Once more, Louis wrapped up his piece of bone, which obviously nobody else wanted to be bothered with, as if it was a matter of little moment that a woman’s toe should be found on the grid round a tree in Paris. He read the gendarmes’ report attentively. It had been prepared that Sunday evening. Nothing about the feet, quite true. He thanked the secretary and returned to the mayor’s office. But Chevalier had now gone for his aperitif at the cafe over the road, the young man in reception explained.

The mayor was playing an energetic game of billiards, surrounded by a dozen of his constituents. Louis waited until he had missed a shot before going up to him.
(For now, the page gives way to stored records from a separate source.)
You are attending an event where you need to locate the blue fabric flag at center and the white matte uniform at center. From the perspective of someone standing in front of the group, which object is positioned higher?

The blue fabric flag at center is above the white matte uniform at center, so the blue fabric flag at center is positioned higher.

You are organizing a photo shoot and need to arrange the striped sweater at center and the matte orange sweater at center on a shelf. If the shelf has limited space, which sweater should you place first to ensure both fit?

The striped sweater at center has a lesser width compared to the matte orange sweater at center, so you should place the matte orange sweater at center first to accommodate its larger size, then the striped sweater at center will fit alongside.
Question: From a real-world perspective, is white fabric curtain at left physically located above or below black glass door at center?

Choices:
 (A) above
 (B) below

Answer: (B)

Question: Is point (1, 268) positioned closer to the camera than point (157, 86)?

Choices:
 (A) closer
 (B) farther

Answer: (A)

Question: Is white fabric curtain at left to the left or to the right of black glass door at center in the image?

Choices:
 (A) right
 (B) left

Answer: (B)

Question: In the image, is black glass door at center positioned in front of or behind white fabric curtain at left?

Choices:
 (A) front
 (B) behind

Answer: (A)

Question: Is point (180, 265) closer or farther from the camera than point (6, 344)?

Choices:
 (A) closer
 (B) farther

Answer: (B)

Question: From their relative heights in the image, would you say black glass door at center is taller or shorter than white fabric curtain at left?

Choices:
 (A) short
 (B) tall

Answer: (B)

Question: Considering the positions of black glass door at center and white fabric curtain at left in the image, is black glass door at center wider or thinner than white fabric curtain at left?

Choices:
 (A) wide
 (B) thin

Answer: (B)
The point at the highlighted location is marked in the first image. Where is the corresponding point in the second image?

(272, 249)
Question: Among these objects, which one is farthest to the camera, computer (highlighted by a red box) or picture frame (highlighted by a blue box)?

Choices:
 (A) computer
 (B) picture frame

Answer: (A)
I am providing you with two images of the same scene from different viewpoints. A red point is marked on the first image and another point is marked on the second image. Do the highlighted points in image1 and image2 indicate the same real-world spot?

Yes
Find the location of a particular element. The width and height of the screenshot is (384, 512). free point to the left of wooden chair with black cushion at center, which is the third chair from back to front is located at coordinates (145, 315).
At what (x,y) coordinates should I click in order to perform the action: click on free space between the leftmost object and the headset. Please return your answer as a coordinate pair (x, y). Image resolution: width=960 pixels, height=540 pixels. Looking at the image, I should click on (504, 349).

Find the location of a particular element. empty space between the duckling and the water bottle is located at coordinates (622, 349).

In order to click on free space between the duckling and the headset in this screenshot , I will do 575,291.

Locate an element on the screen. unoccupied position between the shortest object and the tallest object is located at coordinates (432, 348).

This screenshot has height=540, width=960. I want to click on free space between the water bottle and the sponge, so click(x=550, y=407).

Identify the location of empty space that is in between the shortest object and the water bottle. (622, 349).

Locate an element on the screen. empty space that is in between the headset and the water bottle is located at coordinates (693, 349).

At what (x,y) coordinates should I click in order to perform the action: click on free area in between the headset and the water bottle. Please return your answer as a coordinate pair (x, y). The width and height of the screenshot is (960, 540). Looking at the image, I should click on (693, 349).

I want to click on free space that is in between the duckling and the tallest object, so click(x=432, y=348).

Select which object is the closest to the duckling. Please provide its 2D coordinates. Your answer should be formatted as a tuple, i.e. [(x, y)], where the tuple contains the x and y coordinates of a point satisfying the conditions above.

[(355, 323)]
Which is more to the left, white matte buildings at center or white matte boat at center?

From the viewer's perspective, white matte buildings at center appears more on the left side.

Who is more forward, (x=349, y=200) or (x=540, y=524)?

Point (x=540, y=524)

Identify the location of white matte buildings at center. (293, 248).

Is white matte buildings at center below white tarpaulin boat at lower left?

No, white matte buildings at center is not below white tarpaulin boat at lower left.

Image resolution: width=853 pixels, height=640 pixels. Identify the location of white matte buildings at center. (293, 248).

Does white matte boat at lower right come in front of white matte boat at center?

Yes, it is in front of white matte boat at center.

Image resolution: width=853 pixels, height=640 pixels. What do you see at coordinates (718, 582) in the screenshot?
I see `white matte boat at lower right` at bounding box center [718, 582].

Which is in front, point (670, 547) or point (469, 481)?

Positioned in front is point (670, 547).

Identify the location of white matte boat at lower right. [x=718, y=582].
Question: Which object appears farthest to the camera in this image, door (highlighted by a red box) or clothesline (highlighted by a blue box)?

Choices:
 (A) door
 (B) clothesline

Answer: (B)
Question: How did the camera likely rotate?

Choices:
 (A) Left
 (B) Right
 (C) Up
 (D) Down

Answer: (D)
‘You didn’t tell me Marie worked for the Sevrans,’ he whispered from behind his ear.

‘What does that matter?’ the mayor whispered back, his eyes on his opponent.

‘Well, for heaven’s sake, the pit bull! It belongs to the Sevrans.’

The mayor had a word with his neighbour, passed him his cue and took Louis into a corner of the games room.

‘Monsieur Kehlweiler,’ he said, ‘I don’t know exactly what it is you want, but you can’t twist reality. In the Senate, my colleague Deschamps had spoken well of you to me. And I find you here chasing after some local incident, tragic, no question, but not at all the kind of thing to interest a man like you. You come six hundred kilometres to try and fit together two elements that have nothing to do with each other. I’ve been told it’s hard to shake you off, which may not be a desirable quality, but when you come up against the evidence, what do you do?’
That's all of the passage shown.